Ghost prisoners (also ghost detainees)
Suspected terrorists held by the U.S. Central Intelligence Agency as unregistered prisoners in secret detention centers at an unrecorded host. Their detention denied, hidden from the Red Cross, legal or family access barred, their fate in the hands of unaccountable and unnamed U.S. personnel.

Greenbacking
Hiring mercenaries

H

Human exploitation team
Marines who oversee "low-priority detainees" in Iraq.

Hunter-killer team or "Special Mission Unit"
Esentially (as its name implies) a military assassination squad let loose on the world, sent "to kick down the doors"; that is, to hunt down terrorists and assumedly other enemies without regard to national boundaries, declarations of war, or, evidently, legalities "niceties" of any sort.

I

IED - Improvised explosive device
(More details in the Acronymn Interactive)

Indemnity
A legal guarantee that the U.S. government seeks from all embedded reporters and contractors in Iraq, stating that the government is blameless and cannot be sued for property damage or personal injury or loss of life.

Information Operations
The new name for the Pentagon's propaganda unit. The old terms "psychological warfare" and "psy-ops" have been retired by America's top information official because he considers them "too mind-bending."

Incestuous amplification
A wartime condition that occurs when policy makers listen only to people who share their set beliefs, increasing the risk for miscalculation. See "cakewalk."

J

K

Kill box
A zone in which pilots are free to search for and attack targets at will.

L

Liberation
Ooccupation

Tme is rapidly running out for the Iraqi regime to disarm itself of weapons of mass destruction, as required by the United Nations Security Council. And if war comes, President Bush has made clear that it will be a war of liberation, not occupation.
--Speech by Deputy National Security Advisor Stephen Hadley
Council on Foreign Relations February 12, 2003

M

Military-age male
Marine term for Iraqi males between boyhood and old age—all of whom are considered suspects and thus eligible for detention.

N

Negative health consequences
Term used to describe illnesses linked to the smallpox vaccine, which now include three fatal heart attacks.

Neutralize
Kill

O

Operational pause
Describes troops that have stopped advancing. When reporters described the troops as getting "bogged down," it led a top British military official to complain, "This 'bogged down' is a tendentious phrase."

Operation Iraqi Freedom
Official name for the war on Iraq. Bush says his goal is to free Iraqis, not to occupy their country and seize their oil resources.

P

Pockets
Term used to shrink bad news. For example, swarming Fedayeen are termed "pockets of resistance." Hordes of hungry people are "pockets of need."

Protective Custody
Imprisonment without charge or trial (due process of law)

Q

R

Reactive Skin Decontamination Lotion, a/k/a RSDL
A Canadian product approved by the FDA, for troops to apply after a chemical attack.

Reconstruction
New term for nation building.

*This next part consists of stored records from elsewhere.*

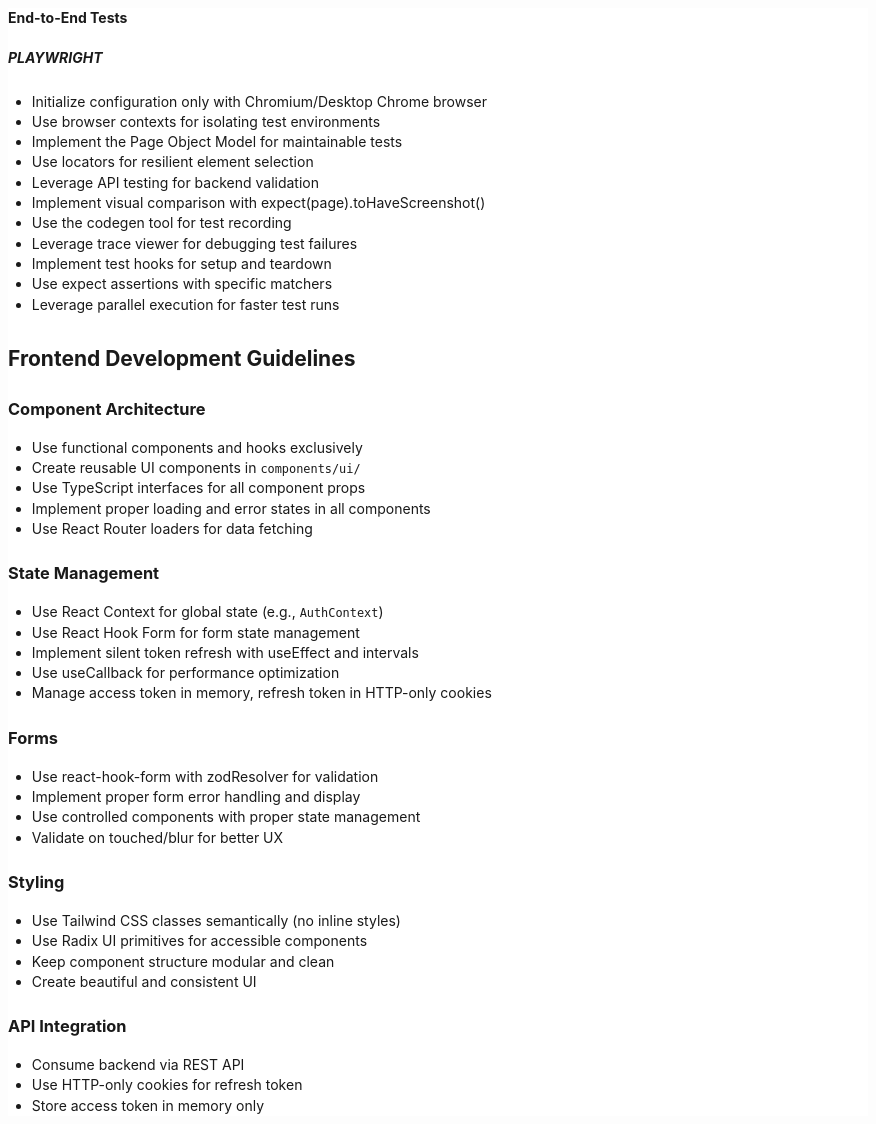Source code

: #### End-to-End Tests

##### PLAYWRIGHT

- Initialize configuration only with Chromium/Desktop Chrome browser
- Use browser contexts for isolating test environments
- Implement the Page Object Model for maintainable tests
- Use locators for resilient element selection
- Leverage API testing for backend validation
- Implement visual comparison with expect(page).toHaveScreenshot()
- Use the codegen tool for test recording
- Leverage trace viewer for debugging test failures
- Implement test hooks for setup and teardown
- Use expect assertions with specific matchers
- Leverage parallel execution for faster test runs

## Frontend Development Guidelines

### Component Architecture

- Use functional components and hooks exclusively
- Create reusable UI components in `components/ui/`
- Use TypeScript interfaces for all component props
- Implement proper loading and error states in all components
- Use React Router loaders for data fetching

### State Management

- Use React Context for global state (e.g., `AuthContext`)
- Use React Hook Form for form state management
- Implement silent token refresh with useEffect and intervals
- Use useCallback for performance optimization
- Manage access token in memory, refresh token in HTTP-only cookies

### Forms

- Use react-hook-form with zodResolver for validation
- Implement proper form error handling and display
- Use controlled components with proper state management
- Validate on touched/blur for better UX

### Styling

- Use Tailwind CSS classes semantically (no inline styles)
- Use Radix UI primitives for accessible components
- Keep component structure modular and clean
- Create beautiful and consistent UI

### API Integration

- Consume backend via REST API
- Use HTTP-only cookies for refresh token
- Store access token in memory only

The U.S. plans to award $1.9 billion in reconstruction contracts, which will go exclusively to U.S. companies.

Regime change
A polite term for the overthrow of a government or sanctified assassination

Red line, a/k/a red zone
A ring around Baghdad at which U.S. troops expected to encounter the Republican Guard and their first exposure to alleged chemical weapons.

Runaway denial device:
Bomb that scatters clusters of cratering bombs over a wide area to destroy air base runaways

S

Shock and awe
American equivalent to the blitzkrieg, the strategy of reducing an enemy's will to fight through displays of overwhelming force

Soften up, soften
Bomb in preparation for a ground engagement

Surge
Escalation

Surgical strike
Military jargon that makes a precision bombing sound like a beneficial medical procedure.

T

Thieves of Iraq
Term used by some Arabs to describe Bush, Tony Blair, and Condoleezza Rice, in a spoof on the Egyptian movie Thieves of Thailand.

U

Unlawful combatant
A U.S. alternative for the term prisoner of war, used to describe suspected militants held at
Guantanamo Bay.

V

W

Waterboarding
Simulated drowning -- actual drowning that is interrupted

X

Y

Z

"The frightening thing about the use of euphemisms is their power to efface the memory of actual cruelties. Behind the façade of a history falsified by language, the painful particulars of war are lost."